STORED DATA:

++++++++++

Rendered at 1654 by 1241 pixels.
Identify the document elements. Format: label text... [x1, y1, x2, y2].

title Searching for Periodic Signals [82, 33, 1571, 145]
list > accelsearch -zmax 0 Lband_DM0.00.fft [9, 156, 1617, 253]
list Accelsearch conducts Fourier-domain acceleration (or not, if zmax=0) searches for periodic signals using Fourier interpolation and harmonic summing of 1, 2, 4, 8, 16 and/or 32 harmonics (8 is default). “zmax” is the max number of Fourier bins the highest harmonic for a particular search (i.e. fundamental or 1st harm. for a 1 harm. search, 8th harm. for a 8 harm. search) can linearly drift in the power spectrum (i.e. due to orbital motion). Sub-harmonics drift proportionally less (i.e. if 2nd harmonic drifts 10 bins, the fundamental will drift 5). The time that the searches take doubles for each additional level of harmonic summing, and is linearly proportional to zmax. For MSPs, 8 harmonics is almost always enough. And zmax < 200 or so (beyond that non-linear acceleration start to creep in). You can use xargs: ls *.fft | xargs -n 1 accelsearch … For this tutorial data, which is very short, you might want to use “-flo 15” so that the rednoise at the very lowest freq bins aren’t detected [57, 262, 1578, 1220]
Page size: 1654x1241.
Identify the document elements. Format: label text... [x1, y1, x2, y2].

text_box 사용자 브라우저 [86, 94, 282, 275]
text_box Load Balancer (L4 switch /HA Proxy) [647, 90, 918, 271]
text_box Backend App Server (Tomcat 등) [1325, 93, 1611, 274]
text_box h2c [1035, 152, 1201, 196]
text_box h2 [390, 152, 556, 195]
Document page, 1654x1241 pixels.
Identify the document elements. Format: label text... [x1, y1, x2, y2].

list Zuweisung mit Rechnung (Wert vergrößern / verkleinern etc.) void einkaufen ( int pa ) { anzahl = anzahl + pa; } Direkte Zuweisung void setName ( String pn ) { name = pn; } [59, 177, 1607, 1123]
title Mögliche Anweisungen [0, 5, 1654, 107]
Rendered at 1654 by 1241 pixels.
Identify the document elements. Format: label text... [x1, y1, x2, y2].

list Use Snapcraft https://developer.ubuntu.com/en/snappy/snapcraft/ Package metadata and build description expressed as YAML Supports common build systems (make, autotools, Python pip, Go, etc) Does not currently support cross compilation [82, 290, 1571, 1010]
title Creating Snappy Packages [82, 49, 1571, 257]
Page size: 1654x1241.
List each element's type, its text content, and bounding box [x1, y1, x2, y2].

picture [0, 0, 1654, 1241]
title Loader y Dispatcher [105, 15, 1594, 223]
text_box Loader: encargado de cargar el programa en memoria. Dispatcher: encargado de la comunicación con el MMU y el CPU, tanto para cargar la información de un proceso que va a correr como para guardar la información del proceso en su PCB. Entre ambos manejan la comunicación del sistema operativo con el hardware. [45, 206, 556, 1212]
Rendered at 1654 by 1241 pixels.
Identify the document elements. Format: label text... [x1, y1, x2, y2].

++++++++++

WORK REQUIRED:
Turn the lines above into a numbered list, leaving out the blank ones.

RESPONSE BELOW:
1. Rendered at 1654 by 1241 pixels.
2. Identify the document elements. Format: label text... [x1, y1, x2, y2].
3. title Searching for Periodic Signals [82, 33, 1571, 145]
4. list > accelsearch -zmax 0 Lband_DM0.00.fft [9, 156, 1617, 253]
5. list Accelsearch conducts Fourier-domain acceleration (or not, if zmax=0) searches for periodic signals using Fourier interpolation and harmonic summing of 1, 2, 4, 8, 16 and/or 32 harmonics (8 is default). “zmax” is the max number of Fourier bins the highest harmonic for a particular search (i.e. fundamental or 1st harm. for a 1 harm. search, 8th harm. for a 8 harm. search) can linearly drift in the power spectrum (i.e. due to orbital motion). Sub-harmonics drift proportionally less (i.e. if 2nd harmonic drifts 10 bins, the fundamental will drift 5). The time that the searches take doubles for each additional level of harmonic summing, and is linearly proportional to zmax. For MSPs, 8 harmonics is almost always enough. And zmax < 200 or so (beyond that non-linear acceleration start to creep in). You can use xargs: ls *.fft | xargs -n 1 accelsearch … For this tutorial data, which is very short, you might want to use “-flo 15” so that the rednoise at the very lowest freq bins aren’t detected [57, 262, 1578, 1220]
6. Page size: 1654x1241.
7. Identify the document elements. Format: label text... [x1, y1, x2, y2].
8. text_box 사용자 브라우저 [86, 94, 282, 275]
9. text_box Load Balancer (L4 switch /HA Proxy) [647, 90, 918, 271]
10. text_box Backend App Server (Tomcat 등) [1325, 93, 1611, 274]
11. text_box h2c [1035, 152, 1201, 196]
12. text_box h2 [390, 152, 556, 195]
13. Document page, 1654x1241 pixels.
14. Identify the document elements. Format: label text... [x1, y1, x2, y2].
15. list Zuweisung mit Rechnung (Wert vergrößern / verkleinern etc.) void einkaufen ( int pa ) { anzahl = anzahl + pa; } Direkte Zuweisung void setName ( String pn ) { name = pn; } [59, 177, 1607, 1123]
16. title Mögliche Anweisungen [0, 5, 1654, 107]
17. Rendered at 1654 by 1241 pixels.
18. Identify the document elements. Format: label text... [x1, y1, x2, y2].
19. list Use Snapcraft https://developer.ubuntu.com/en/snappy/snapcraft/ Package metadata and build description expressed as YAML Supports common build systems (make, autotools, Python pip, Go, etc) Does not currently support cross compilation [82, 290, 1571, 1010]
20. title Creating Snappy Packages [82, 49, 1571, 257]
21. Page size: 1654x1241.
22. List each element's type, its text content, and bounding box [x1, y1, x2, y2].
23. picture [0, 0, 1654, 1241]
24. title Loader y Dispatcher [105, 15, 1594, 223]
25. text_box Loader: encargado de cargar el programa en memoria. Dispatcher: encargado de la comunicación con el MMU y el CPU, tanto para cargar la información de un proceso que va a correr como para guardar la información del proceso en su PCB. Entre ambos manejan la comunicación del sistema operativo con el hardware. [45, 206, 556, 1212]
26. Rendered at 1654 by 1241 pixels.
27. Identify the document elements. Format: label text... [x1, y1, x2, y2].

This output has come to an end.